Stored records
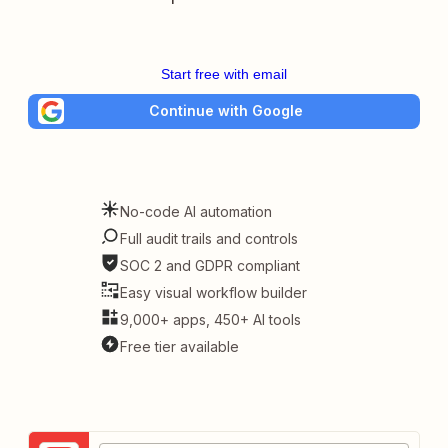
Start free with email
Continue with Google
No-code AI automation
Full audit trails and controls
SOC 2 and GDPR compliant
Easy visual workflow builder
9,000+ apps, 450+ AI tools
Free tier available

EXERCISE BRIEF:
Copy exactly the lines above, from the one containing "Easy visual workflow builder" through the very last line.

WRITTEN ANSWER:
Easy visual workflow builder
9,000+ apps, 450+ AI tools
Free tier available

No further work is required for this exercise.